(WORK REQUIRED): From first line to last, transcribe the listing exactly and skip any image.

(MATERIAL FOR THIS TASK):

• • • •

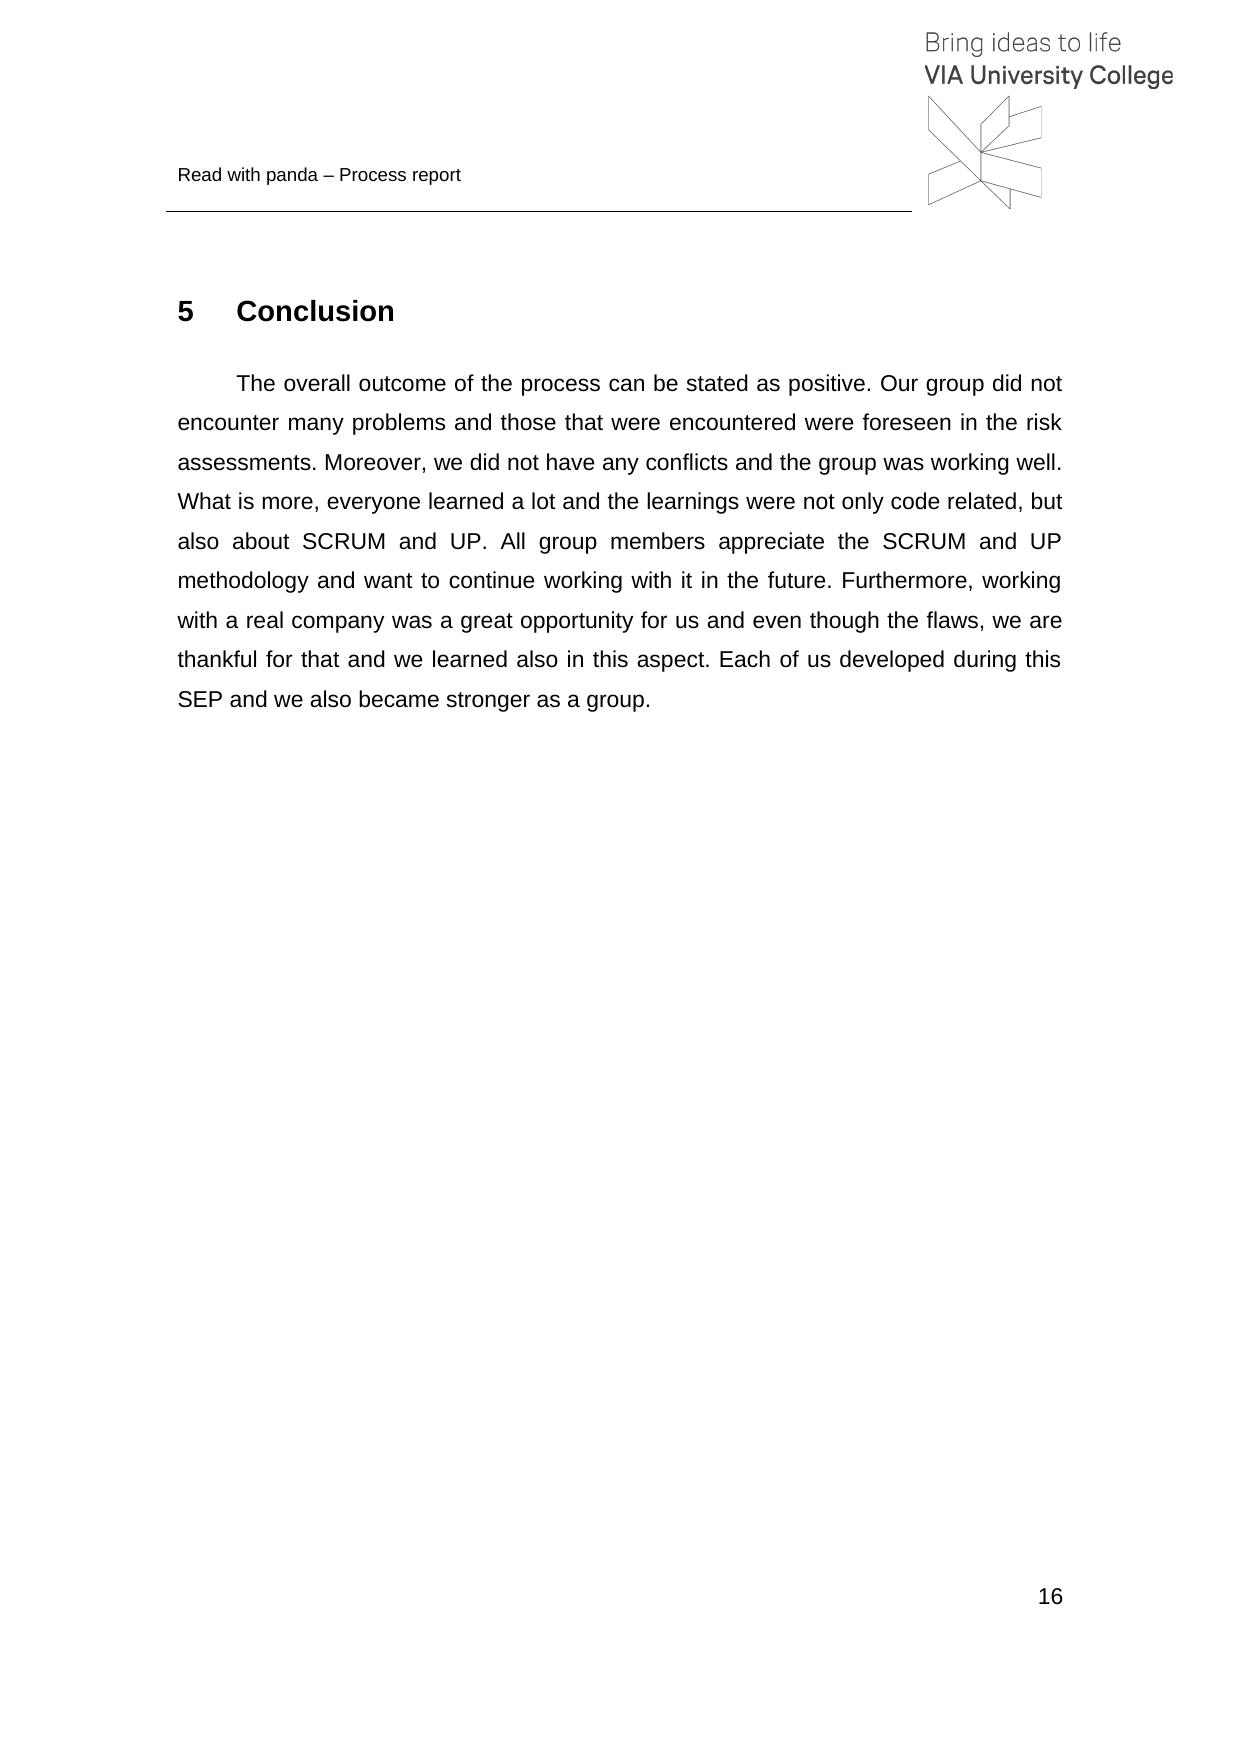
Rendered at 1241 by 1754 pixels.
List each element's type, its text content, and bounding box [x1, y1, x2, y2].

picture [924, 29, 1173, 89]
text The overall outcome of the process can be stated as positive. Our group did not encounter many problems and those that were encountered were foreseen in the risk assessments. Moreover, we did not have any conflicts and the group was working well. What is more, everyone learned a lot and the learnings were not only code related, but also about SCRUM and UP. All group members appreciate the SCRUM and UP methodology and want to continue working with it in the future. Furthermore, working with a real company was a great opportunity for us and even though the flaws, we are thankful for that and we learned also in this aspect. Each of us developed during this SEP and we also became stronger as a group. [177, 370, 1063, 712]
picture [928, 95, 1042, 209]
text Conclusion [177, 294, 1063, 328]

• • • •

(RESPONSE BOX):
Rendered at 1241 by 1754 pixels.
List each element's type, its text content, and bounding box [x1, y1, x2, y2].

picture [924, 29, 1173, 89]
text The overall outcome of the process can be stated as positive. Our group did not encounter many problems and those that were encountered were foreseen in the risk assessments. Moreover, we did not have any conflicts and the group was working well. What is more, everyone learned a lot and the learnings were not only code related, but also about SCRUM and UP. All group members appreciate the SCRUM and UP methodology and want to continue working with it in the future. Furthermore, working with a real company was a great opportunity for us and even though the flaws, we are thankful for that and we learned also in this aspect. Each of us developed during this SEP and we also became stronger as a group. [177, 370, 1063, 712]
picture [928, 95, 1042, 209]
text Conclusion [177, 294, 1063, 328]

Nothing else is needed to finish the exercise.